Quand Jésus dit : « Je suis la porte », il s’agit plus qu’un passage, qu’un accès au Père, à Dieu : Il est lui-même le signe de l’alliance fait en son sang, à la fois médiateur et sacrifice. Et le fait de « fouler aux pieds le sang » signifiait que l’on montrait du mépris envers l’hôte. Un tel affront ne pouvait être toléré dans leur société. C’est dans cet esprit que l’auteur de l’épître aux Hébreux parle du châtiment qui attend « celui qui aura foulé aux pieds le Fils de Dieu, tenu pour profane le sang de l’alliance par lequel il avait été sanctifié, et qui aura outragé l’Esprit de la grâce ! » (Hébreux 10:29)

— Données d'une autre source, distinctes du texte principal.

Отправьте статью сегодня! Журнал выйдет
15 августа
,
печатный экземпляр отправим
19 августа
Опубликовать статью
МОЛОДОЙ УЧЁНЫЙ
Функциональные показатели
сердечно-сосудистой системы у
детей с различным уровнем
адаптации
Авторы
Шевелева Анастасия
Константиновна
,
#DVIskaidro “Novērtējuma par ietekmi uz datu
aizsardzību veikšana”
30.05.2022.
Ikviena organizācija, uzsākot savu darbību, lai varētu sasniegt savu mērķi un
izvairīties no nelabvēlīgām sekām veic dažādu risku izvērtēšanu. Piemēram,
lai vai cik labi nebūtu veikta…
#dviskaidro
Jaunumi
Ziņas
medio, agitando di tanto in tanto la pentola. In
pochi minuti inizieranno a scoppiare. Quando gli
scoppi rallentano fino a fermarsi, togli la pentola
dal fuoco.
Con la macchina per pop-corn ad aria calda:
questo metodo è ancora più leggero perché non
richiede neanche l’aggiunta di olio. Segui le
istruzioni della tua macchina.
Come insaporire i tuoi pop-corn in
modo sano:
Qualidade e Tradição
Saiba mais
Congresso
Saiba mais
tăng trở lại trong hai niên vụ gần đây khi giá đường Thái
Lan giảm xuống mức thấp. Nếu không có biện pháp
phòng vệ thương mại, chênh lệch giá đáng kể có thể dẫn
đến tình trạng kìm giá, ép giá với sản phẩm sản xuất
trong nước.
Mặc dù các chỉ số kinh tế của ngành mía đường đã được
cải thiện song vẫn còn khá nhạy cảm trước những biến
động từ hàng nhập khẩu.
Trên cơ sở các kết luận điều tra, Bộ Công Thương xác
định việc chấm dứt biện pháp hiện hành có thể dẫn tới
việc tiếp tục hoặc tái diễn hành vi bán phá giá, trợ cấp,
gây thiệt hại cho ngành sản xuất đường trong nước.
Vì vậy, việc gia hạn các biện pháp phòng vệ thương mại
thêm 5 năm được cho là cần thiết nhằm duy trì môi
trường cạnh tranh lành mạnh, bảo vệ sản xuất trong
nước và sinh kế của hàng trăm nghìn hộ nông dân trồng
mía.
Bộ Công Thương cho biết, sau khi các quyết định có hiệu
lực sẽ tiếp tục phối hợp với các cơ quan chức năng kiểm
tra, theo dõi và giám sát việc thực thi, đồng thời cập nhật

Les obligations solennelles du respect des engagements, étaient constamment rappelées aux Israélites par la pratique d’écrire les paroles de l’alliance de Deutéronome 6:4-9 et 11:13-21 sur les poteaux de leurs portes. C’était la coutume (superstitieuse ou devenue superstitieuse) pour tout bon Juif, de toucher le symbole de l’alliance chaque fois qu’il passait devant une porte. Il mettait son doigt dans sa bouche et disait le Psaume 121 : « l’Eternel gardera ton départ et ton arrivée, dés maintenant et à toujours »

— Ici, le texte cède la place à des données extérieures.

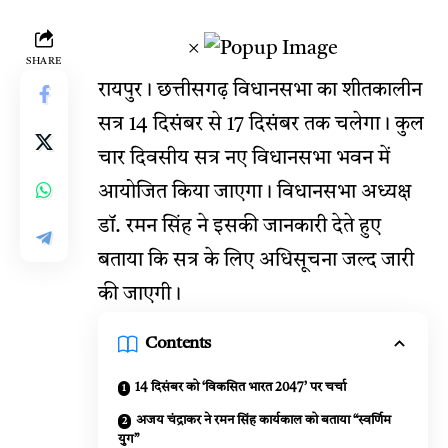
×
SHARE
रायपुर। छत्तीसगढ़ विधानसभा का शीतकालीन
सत्र 14 दिसंबर से 17 दिसंबर तक चलेगा। कुल
चार दिवसीय सत्र नए विधानसभा भवन में
आयोजित किया जाएगा। विधानसभा अध्यक्ष
डॉ. रमन सिंह ने इसकी जानकारी देते हुए
बताया कि सत्र के लिए अधिसूचना जल्द जारी
की जाएगी।
Contents
14 दिसंबर को ‘विकसित भारत 2047’ पर चर्चा
अजय चंद्राकर ने रमन सिंह कार्यकाल को बताया “स्वर्णिम
युग”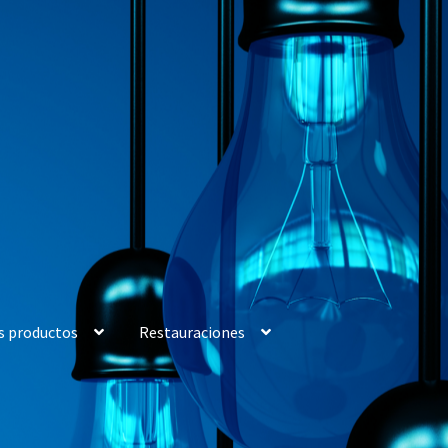
s productos
Restauraciones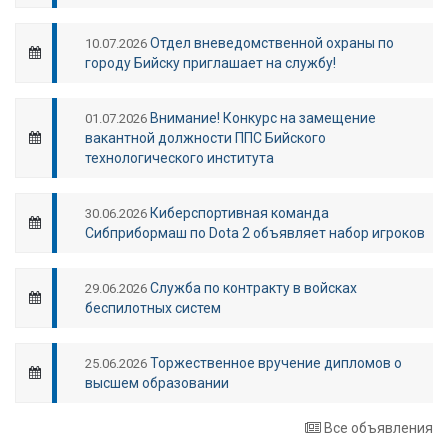
Отдел вневедомственной охраны по
10.07.2026
городу Бийску приглашает на службу!
Внимание! Конкурс на замещение
01.07.2026
вакантной должности ППС Бийского
технологического института
Киберспортивная команда
30.06.2026
Сибприбормаш по Dota 2 объявляет набор игроков
Служба по контракту в войсках
29.06.2026
беспилотных систем
Торжественное вручение дипломов о
25.06.2026
высшем образовании
Все объявления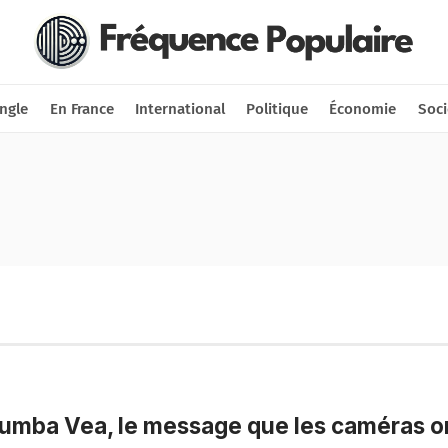
Nous soutenir
Connexion
ngle
En France
International
Politique
Économie
Soci
mba Vea, le message que les caméras o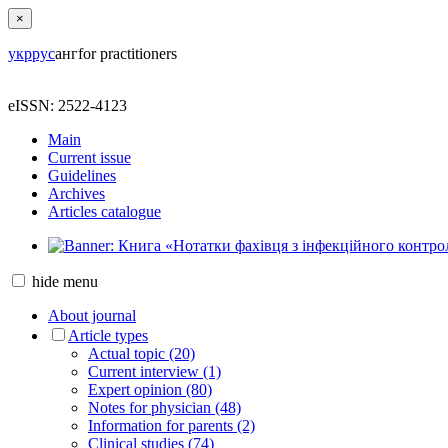
×
укр
рус
анг
for practitioners
eISSN: 2522-4123
Main
Current issue
Guidelines
Archives
Articles catalogue
hide
menu
About journal
Article types
Actual topic (20)
Current interview (1)
Expert opinion (80)
Notes for physician (48)
Information for parents (2)
Clinical studies (74)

N’avons-nous pas aussi tendance à devenir quasi superstitieux quand nous disons «  Je suis sous le sang de Christ », ou nous prions « Seigneur je place mes enfants, ma famille sous le sang », ou quand je prends la Sainte Cène par habitude ou de manière désinvolte, sans réaliser le signe qu’il représente. Le sang de Christ est le signe de notre alliance avec Dieu. La Croix est le  seuil de la vie éternelle, le chemin, l’accès au Père

Hébreux 10 :19-23 nous dit « Ainsi donc, frères, nous avons l’assurance d’un libre accès au sanctuaire (dans la maison) par le sang de Jésus, accès que Jésus a inauguré pour nous comme un chemin nouveau et vivant au travers du voile, c’est–à–dire de sa chair  (qui a été brisé et que nous célébrons tout les dimanche matin en rompant ce pain); et nous avons un souverain sacrificateur établi sur la maison de Dieu. Approchons-nous donc d’un cœur sincère, avec une foi pleine et entière, le cœur purifié d’une mauvaise conscience et le corps lavé d’une eau pure. Confessons notre espérance sans fléchir, car celui qui a fait la promesse est fidèle. »      

Vivre ensemble dans la maison de Dieu

Je n’ai pas à me placer sous le sang : j’y suis déjà. Et je peux être assuré ce matin, à cause du sang versé à la croix, que je puis entrer en sécurité avec mes frères et mes sœurs dans la maison de l’amour de Dieu. Pour cela je dois respecter les clauses de l’alliance : m’approcher avec un cœur sincère, avec une foi entière et pleine, dans la plénitude de la foi, une entière confiance, avec un cœur libre, purifié d’une mauvaise conscience.

Ceux qui font partie de la maison, ceux pour qui Christ est mort,  sont sacrés, car l’église, c’est son corps, c’est sa famille. Mépriser mon frère, le juger, le critiquer, c’est aussi mépriser l’alliance… Il ou elle, est peut être différent, parfois même pénible ou désagréable, mais sa valeur est inestimable, c’est un frère pour lequel Christ est mort.

Ce matin, d’une manière bien plus profonde que le sang versé comme une porte de sang avec Abraham, plus fort que tout le sang versé sur les autels juifs pendant des centaines d’années. Quand Christ est mort, c’est comme si Dieu avait levé la main et fait un serment dont le ciel et la terre sont témoins.

Quand nous prenons la Sainte Cène, nous proclamons que Dieu tiendra parole, parole de délivrance, de victoire, de guérison, de salut et de son retour. Dieu s’est engagé. Il ne s’est pas contenté de dire qu’il nous aimait : Il l’a prouvé, Il a scellé cette alliance d’amour par son sang.

Et nous ?

Comment aimons-nous le Seigneur ?  Et comment aimons les frères et sœurs ? Nous allons prendre la Cène ; c’est le moment d’aller les uns vers les autres, d’embrasser nos frères et sœurs, de leur dire que nous les aimons aimez, et si nous avons des a priori envers quelqu’un, c’est le moment de lui demander pardon. Allons vers ceux à qui nous ne disons jamais bonjour, allons vers ceux qui nous ont choqués, blessés, embarrassés… parfois une embrassade vaut mieux que mille discours, un saint baiser plus qu’une excuse. Pardonnons-nous réciproquement et accueillons-nous comme Christ nous accueillit.